▸ Exercise prompt:
All lines in the records below that hold "fundamental" are to be shown.

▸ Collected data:
━━━━━━━━━━━━━━━━━━━━

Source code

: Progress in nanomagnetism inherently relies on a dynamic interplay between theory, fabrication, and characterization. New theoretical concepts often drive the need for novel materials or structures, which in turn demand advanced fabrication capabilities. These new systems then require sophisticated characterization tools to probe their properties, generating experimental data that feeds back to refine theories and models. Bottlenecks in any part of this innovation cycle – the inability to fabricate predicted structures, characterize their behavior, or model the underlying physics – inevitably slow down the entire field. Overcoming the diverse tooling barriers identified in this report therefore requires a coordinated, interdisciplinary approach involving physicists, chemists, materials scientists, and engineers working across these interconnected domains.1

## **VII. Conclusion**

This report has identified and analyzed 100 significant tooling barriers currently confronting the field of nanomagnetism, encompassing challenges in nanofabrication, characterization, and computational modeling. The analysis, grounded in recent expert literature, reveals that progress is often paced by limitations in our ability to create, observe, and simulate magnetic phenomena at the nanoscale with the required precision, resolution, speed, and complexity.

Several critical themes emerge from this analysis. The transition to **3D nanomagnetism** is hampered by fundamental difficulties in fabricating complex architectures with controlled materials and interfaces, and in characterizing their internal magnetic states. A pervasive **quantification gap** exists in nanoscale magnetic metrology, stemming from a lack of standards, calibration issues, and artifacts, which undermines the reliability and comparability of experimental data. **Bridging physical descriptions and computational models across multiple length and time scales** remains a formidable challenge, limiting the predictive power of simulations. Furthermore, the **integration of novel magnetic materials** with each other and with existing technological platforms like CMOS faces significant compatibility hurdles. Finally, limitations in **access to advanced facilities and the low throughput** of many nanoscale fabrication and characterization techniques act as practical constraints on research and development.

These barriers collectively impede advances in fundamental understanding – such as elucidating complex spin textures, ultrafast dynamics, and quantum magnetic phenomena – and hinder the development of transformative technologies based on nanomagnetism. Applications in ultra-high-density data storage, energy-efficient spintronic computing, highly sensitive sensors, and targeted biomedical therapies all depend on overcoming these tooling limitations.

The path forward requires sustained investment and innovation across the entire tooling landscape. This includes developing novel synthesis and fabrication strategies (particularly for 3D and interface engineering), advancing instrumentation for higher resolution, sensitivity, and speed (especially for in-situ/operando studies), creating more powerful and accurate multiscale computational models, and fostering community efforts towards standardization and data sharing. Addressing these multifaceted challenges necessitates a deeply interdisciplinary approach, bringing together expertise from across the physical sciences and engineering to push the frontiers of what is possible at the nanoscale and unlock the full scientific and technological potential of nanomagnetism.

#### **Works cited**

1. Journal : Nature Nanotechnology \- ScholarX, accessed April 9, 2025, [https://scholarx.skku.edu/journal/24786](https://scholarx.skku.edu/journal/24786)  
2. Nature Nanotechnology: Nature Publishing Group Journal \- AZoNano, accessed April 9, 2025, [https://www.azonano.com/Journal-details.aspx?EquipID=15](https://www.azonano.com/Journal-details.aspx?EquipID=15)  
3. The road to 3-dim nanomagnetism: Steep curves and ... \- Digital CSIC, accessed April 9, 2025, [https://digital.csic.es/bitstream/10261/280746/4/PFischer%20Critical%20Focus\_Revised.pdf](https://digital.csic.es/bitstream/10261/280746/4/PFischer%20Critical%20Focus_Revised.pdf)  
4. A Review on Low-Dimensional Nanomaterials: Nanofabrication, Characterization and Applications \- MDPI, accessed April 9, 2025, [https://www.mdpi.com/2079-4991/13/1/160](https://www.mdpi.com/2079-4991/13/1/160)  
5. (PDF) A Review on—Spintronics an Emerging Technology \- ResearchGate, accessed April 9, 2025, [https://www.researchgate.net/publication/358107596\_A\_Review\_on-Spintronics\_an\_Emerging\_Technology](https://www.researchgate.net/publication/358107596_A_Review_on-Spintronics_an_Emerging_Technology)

━━━━━━━━━━━━━━━━━━━━

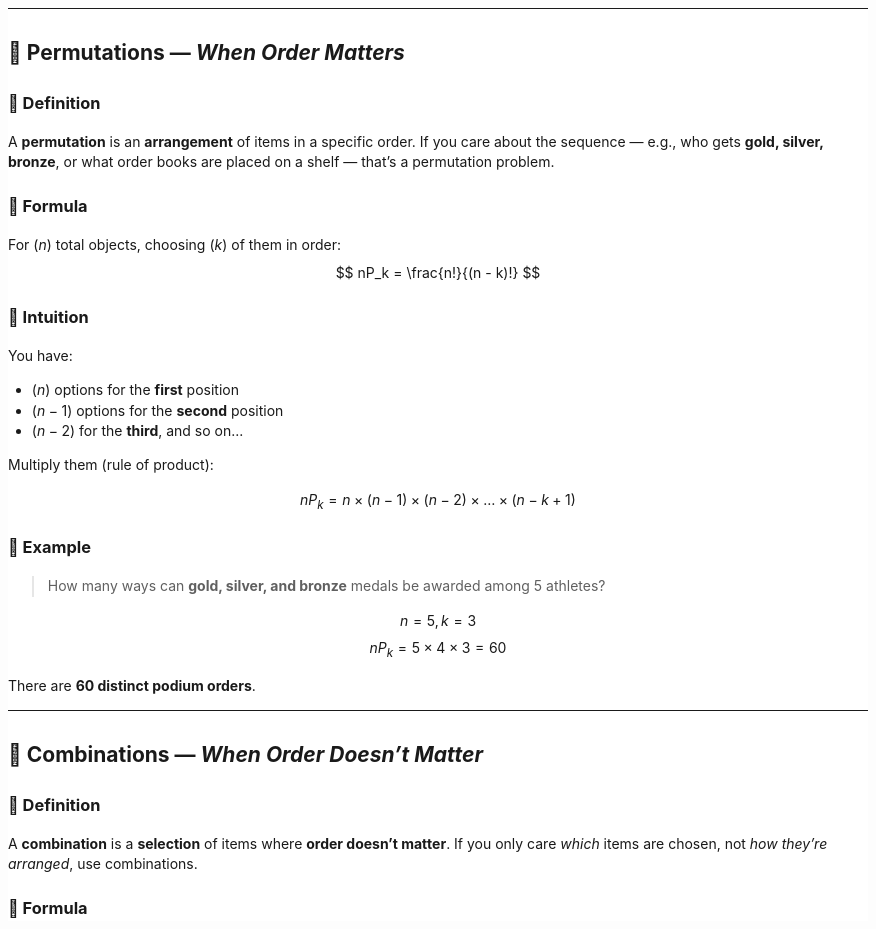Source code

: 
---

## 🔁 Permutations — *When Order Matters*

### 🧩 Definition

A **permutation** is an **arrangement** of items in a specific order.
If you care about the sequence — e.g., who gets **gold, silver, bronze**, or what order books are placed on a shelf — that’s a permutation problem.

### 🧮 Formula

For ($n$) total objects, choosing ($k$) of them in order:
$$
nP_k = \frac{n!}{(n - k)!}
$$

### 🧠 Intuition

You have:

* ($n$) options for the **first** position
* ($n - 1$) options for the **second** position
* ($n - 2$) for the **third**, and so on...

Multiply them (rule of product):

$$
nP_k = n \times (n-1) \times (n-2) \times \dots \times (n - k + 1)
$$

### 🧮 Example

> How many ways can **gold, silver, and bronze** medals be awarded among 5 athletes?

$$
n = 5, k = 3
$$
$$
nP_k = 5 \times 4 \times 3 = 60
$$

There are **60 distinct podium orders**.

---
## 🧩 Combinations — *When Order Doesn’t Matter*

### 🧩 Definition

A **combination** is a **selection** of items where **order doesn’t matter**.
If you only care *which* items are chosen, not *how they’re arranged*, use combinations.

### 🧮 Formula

━━━━━━━━━━━━━━━━━━━━

▸ Reply:
Several critical themes emerge from this analysis. The transition to **3D nanomagnetism** is hampered by fundamental difficulties in fabricating complex architectures with controlled materials and interfaces, and in characterizing their internal magnetic states. A pervasive **quantification gap** exists in nanoscale magnetic metrology, stemming from a lack of standards, calibration issues, and artifacts, which undermines the reliability and comparability of experimental data. **Bridging physical descriptions and computational models across multiple length and time scales** remains a formidable challenge, limiting the predictive power of simulations. Furthermore, the **integration of novel magnetic materials** with each other and with existing technological platforms like CMOS faces significant compatibility hurdles. Finally, limitations in **access to advanced facilities and the low throughput** of many nanoscale fabrication and characterization techniques act as practical constraints on research and development.
These barriers collectively impede advances in fundamental understanding – such as elucidating complex spin textures, ultrafast dynamics, and quantum magnetic phenomena – and hinder the development of transformative technologies based on nanomagnetism. Applications in ultra-high-density data storage, energy-efficient spintronic computing, highly sensitive sensors, and targeted biomedical therapies all depend on overcoming these tooling limitations.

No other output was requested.